Backbone accessibility is mechanism-dependent. The geometric ratio $\alpha^{bb}_{aa} = \text{ASA}^{bb}_{aa}/\text{ASA}^\text{bb}$ is appropriate when the cosolvent is excluded from, or interacts non-specifically with, the protein surface — the case for protecting osmolytes. Urea, however, interacts with the backbone through hydrogen bonds, on the face of the peptide unit opposite to the side chain; simulations show that the number of backbone–urea hydrogen bonds is nearly independent of residue type, i.e., the side chain does not shield the backbone from urea. The model therefore allows a mechanism parameter $x$ per cosolvent:

\[\alpha^{bb}_{aa}(x) = \left(\text{ASA}^{bb}_{aa}/\text{ASA}^\text{bb}\right)^{1-x}\]

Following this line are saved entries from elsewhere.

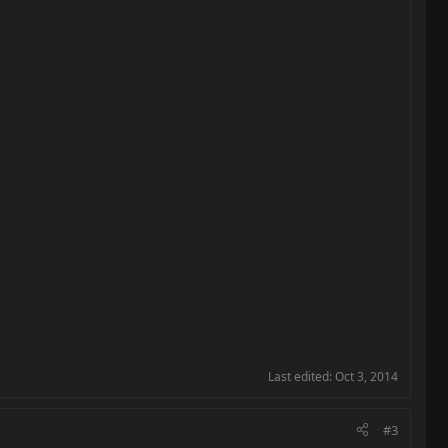
Last edited:
Oct 3, 2014
#3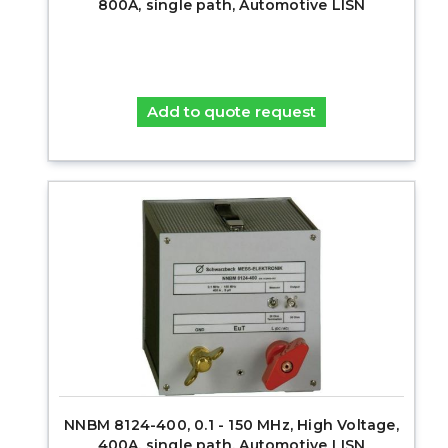
800A, single path, Automotive LISN
Add to quote request
NNBM 8124-400, 0.1 - 150 MHz, High Voltage,
400A, single path, Automotive LISN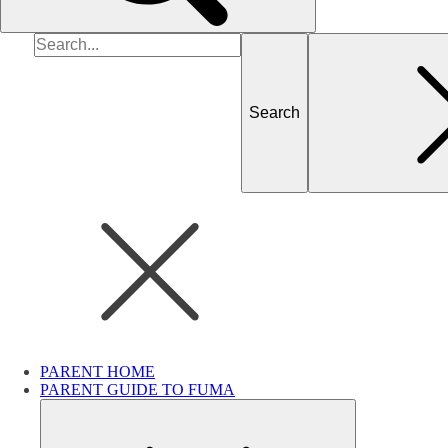
Search
for
PARENT HOME
PARENT GUIDE TO FUMA
Submenu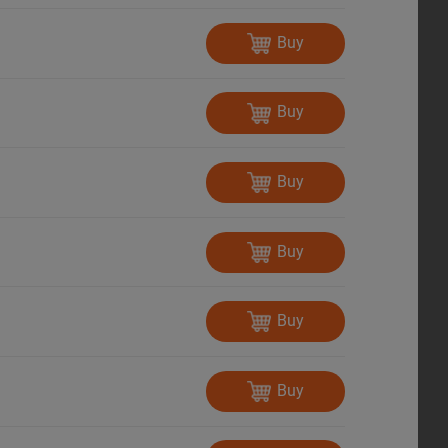
Buy
Buy
Buy
Buy
Buy
Buy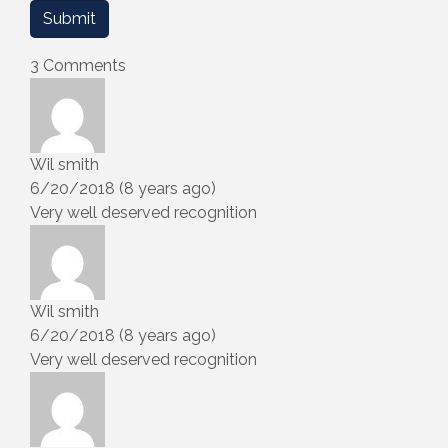
3 Comments
Wil smith
6/20/2018 (8 years ago)
Very well deserved recognition
Wil smith
6/20/2018 (8 years ago)
Very well deserved recognition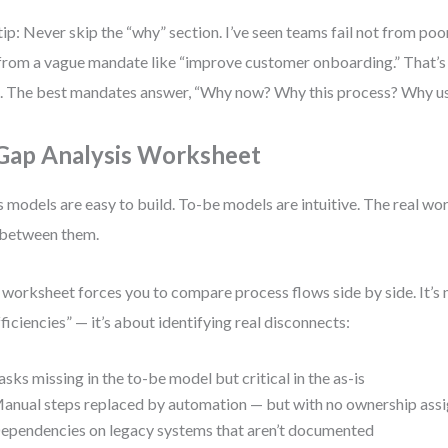
tip: Never skip the “why” section. I’ve seen teams fail not from poo
from a vague mandate like “improve customer onboarding.” That’s n
. The best mandates answer, “Why now? Why this process? Why u
 Gap Analysis Worksheet
s models are easy to build. To-be models are intuitive. The real wo
between them.
 worksheet forces you to compare process flows side by side. It’s 
fficiencies” — it’s about identifying real disconnects:
asks missing in the to-be model but critical in the as-is
anual steps replaced by automation — but with no ownership ass
ependencies on legacy systems that aren’t documented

with $x=0$ recovering the geometric, ASA-based exposure (used for all protecting osmolytes) and $x=1$ giving full backbone accessibility regardless of residue type, $\alpha^{bb}_{aa}=1$ (used for urea). With $x=1$ for urea, the backbone term of the model reduces exactly to the MoeserHorinek universal-backbone term, recovering its predictive accuracy; with $x=0$, side-chain shielding of the backbone is taken at face value, which is appropriate for excluded-volume protectants.

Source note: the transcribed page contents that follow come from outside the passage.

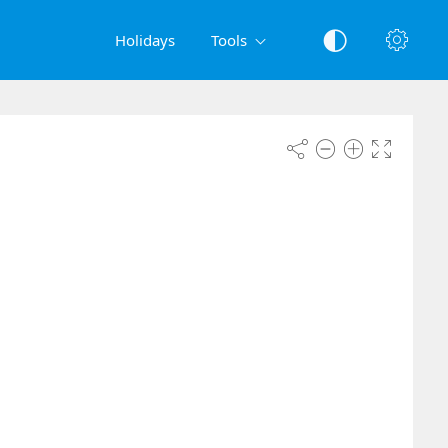
Holidays
Tools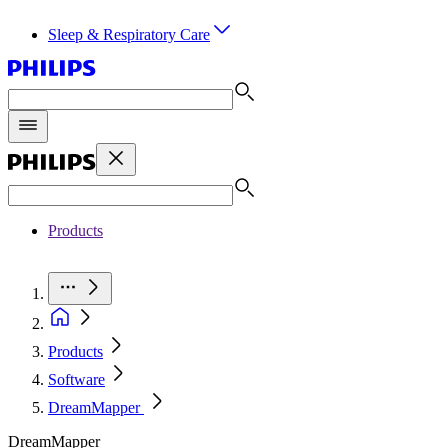
Sleep & Respiratory Care
Products
Products
Software
DreamMapper
DreamMapper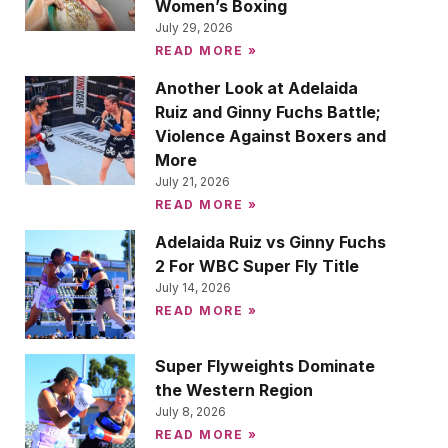
Women’s Boxing
July 29, 2026
READ MORE »
Another Look at Adelaida
Ruiz and Ginny Fuchs Battle;
Violence Against Boxers and
More
July 21, 2026
READ MORE »
Adelaida Ruiz vs Ginny Fuchs
2 For WBC Super Fly Title
July 14, 2026
READ MORE »
Super Flyweights Dominate
the Western Region
July 8, 2026
READ MORE »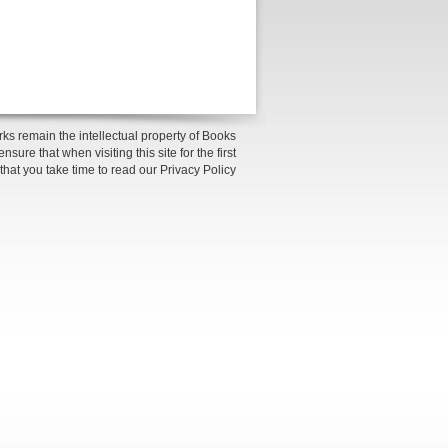
ks remain the intellectual property of Books
sure that when visiting this site for the first
 that you take time to read our Privacy Policy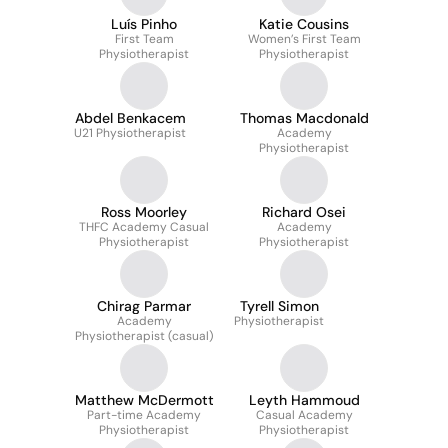
Luís Pinho
Katie Cousins
First Team
Women’s First Team
Physiotherapist
Physiotherapist
Abdel Benkacem
Thomas Macdonald
U21 Physiotherapist
Academy
Physiotherapist
Ross Moorley
Richard Osei
THFC Academy Casual
Academy
Physiotherapist
Physiotherapist
Chirag Parmar
Tyrell Simon
Academy
Physiotherapist
Physiotherapist (casual)
Matthew McDermott
Leyth Hammoud
Part-time Academy
Casual Academy
Physiotherapist
Physiotherapist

Final model. Combining the isolated side-chain TFE with the universal backbone term gives the transfer free energy of a protein:

\[\text{TFE}^\text{prot} = \sum_{i=1}^{N_r} \left[ \left(\frac{\text{TFE}^{i\text{-}sc}_{aa}}{\text{ASA}^{i\text{-}sc}_{aa}}\right)\text{ASA}^{sc}_{aa} + \left(\frac{\text{TFE}^\text{bb}}{\text{ASA}^\text{bb}_\text{Gly}}\right)\text{ASA}^{bb}_{aa} \right]\]

where the sum runs over the $N_r$ residues of the protein, and $\text{ASA}^{sc}_{aa}$ and $\text{ASA}^{bb}_{aa}$ are the actual (state-dependent) side-chain and backbone ASAs of each residue, computed internally from the structure. The backbone term is identical to that of the MoeserHorinek model; the side-chain term uses the isolated side-chain TFE and ASA, which differ from the quantities used by any of the other models.

The model is available for all cosolvents in the Auton & Bolen parameterization (TMAO, Sarcosine, Betaine, Proline, Sorbitol, Sucrose, Urea, Glycerol, and Trehalose):

using PDBTools
creamer_model = CreamerDenaturedModel(read_pdb(PDBTools.TESTPDB, "protein"))
m = mvalue(creamer_model, "urea"; model=Accessibility)
println("m-value: tot = $(m.tot), bb = $(m.bb), sc=$(m.sc)")

m-value: tot = -1.3231321161399867, bb = -0.6949057404198392, sc=-0.6282263757201474

m = mvalue(creamer_model, "tmao"; model=Accessibility)
println("m-value: tot = $(m.tot), bb = $(m.bb), sc=$(m.sc)")

m-value: tot = 2.2305621684693144, bb = 1.6036284083969474, sc=0.626933760072367

For protecting osmolytes, Accessibility predicts total m-values similar to AutonBolen, but with side-chain contributions that are stabilizing and comparable to, or larger than, the backbone contribution — in contrast to the backbone-dominated picture of AutonBolen. For urea, it reproduces the balanced backbone/side-chain partition of MoeserHorinek. The predictions can differ from the models when the ratio of backbone and side-chain accessibilities differ substantially from averages, or if the exposed surface have very particular amino acid residue compositions.